─── EXTRACT
Print first few values of buffer

for i in range(10):
    print(hex(input_buffer[i]))
0xcafe0000
0xcafe0001
0xcafe0002
0xcafe0003
0xcafe0004
0xcafe0005
0xcafe0006
0xcafe0007
0xcafe0008
0xcafe0009

Now we are ready to carry out DMA transfer from a memory block in DDR to FIFO.

dma_send.transfer(input_buffer)

Write DMA

Let’s read the data back from FIFO stream, and write to MM memory. The steps are similar.

We will prepare an empty array before reading data back from FIFO.

Print first few values of buffer

(Check buffer is empty)

output_buffer = allocate(shape=(data_size,), dtype=np.uint32)

for i in range(10):
    print('0x' + format(output_buffer[i], '02x'))
0x00
0x00
0x00
0x00
0x00
0x00
0x00
0x00
0x00
0x00
dma_recv.transfer(output_buffer)

The next cell will print out the data received from PL (streaming FIFO) to PS (DDR memory). This should be the same as the data we sent previously.

Print first few values of buffer

for i in range(10):
    print('0x' + format(output_buffer[i], '02x'))
0xcafe0000
0xcafe0001
0xcafe0002
0xcafe0003
0xcafe0004
0xcafe0005
0xcafe0006
0xcafe0007
0xcafe0008
0xcafe0009

Verify that the arrays are equal

print("Arrays are equal: {}".format(np.array_equal(input_buffer, output_buffer)))
Arrays are equal: True

Check DMA status, and trigger an error

Check the error and idle status

dma_recv.error?
dma_recv.error
False
dma_recv.idle?
dma_recv.idle
True

First we will start a transfer, and check the DMA is not idle. We will then try to start another DMA transfer which shoudl trigger an error.
──────
─── GIVEN INFORMATION
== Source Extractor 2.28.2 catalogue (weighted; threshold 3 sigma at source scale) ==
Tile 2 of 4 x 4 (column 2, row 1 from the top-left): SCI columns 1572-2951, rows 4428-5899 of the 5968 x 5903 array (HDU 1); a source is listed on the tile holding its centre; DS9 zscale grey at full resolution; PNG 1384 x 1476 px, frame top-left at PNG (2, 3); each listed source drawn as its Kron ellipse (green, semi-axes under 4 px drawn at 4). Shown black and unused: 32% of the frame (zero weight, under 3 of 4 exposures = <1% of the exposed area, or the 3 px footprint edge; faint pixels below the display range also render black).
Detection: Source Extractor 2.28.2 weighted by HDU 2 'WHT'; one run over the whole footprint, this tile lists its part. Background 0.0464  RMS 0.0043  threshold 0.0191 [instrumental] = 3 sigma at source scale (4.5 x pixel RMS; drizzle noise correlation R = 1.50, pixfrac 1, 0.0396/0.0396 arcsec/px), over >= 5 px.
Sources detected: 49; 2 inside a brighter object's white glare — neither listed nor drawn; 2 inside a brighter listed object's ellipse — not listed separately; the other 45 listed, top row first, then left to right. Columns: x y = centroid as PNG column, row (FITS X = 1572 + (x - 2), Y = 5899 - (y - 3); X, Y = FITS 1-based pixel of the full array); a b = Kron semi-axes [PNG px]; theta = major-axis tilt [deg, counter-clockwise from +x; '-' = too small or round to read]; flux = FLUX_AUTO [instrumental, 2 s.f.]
──────
GOALS |
1. In the DMA walkthrough, what does the final equality check between input_buffer and output_buffer print?
2. Shorten the paragraph of the DMA walkthrough that begins "The next cell will print out" into a single sentence.
3. Pick up the DMA walkthrough after its last sentence and continue it.

RESULTS |
1. Arrays are equal: True

2. The next step prints the data sent from the PL streaming FIFO to PS DDR memory, which should match the data sent earlier.

3.
dma_recv.transfer(output_buffer)
dma_recv.idle
False

Start another receive transfer while the DMA is not idle

dma_recv.transfer(output_buffer)
---------------------------------------------------------------------------

RuntimeError                              Traceback (most recent call last)

<ipython-input-19-1a476d886e01> in <module>()
----> 1 dma_recv.transfer(output_buffer)


/usr/local/lib/python3.6/dist-packages/pynq/lib/dma.py in transfer(self, array, start, nbytes)
    172             raise RuntimeError('DMA channel not started')
    173         if not self.idle and not self._first_transfer:
--> 174             raise RuntimeError('DMA channel not idle')
    175         if nbytes == 0:
    176             nbytes = array.nbytes - start


RuntimeError: DMA channel not idle

We can check the running state of the DMA

dma_recv.running?
dma_recv.running
True

Check the DMA register map

We can read back individual status bits as show above. It can be useful to read back the full register map which will give details on all control and status bits. The meaning of each register and each bit will not be covered. For more details you can refer to the product guide for the DMA.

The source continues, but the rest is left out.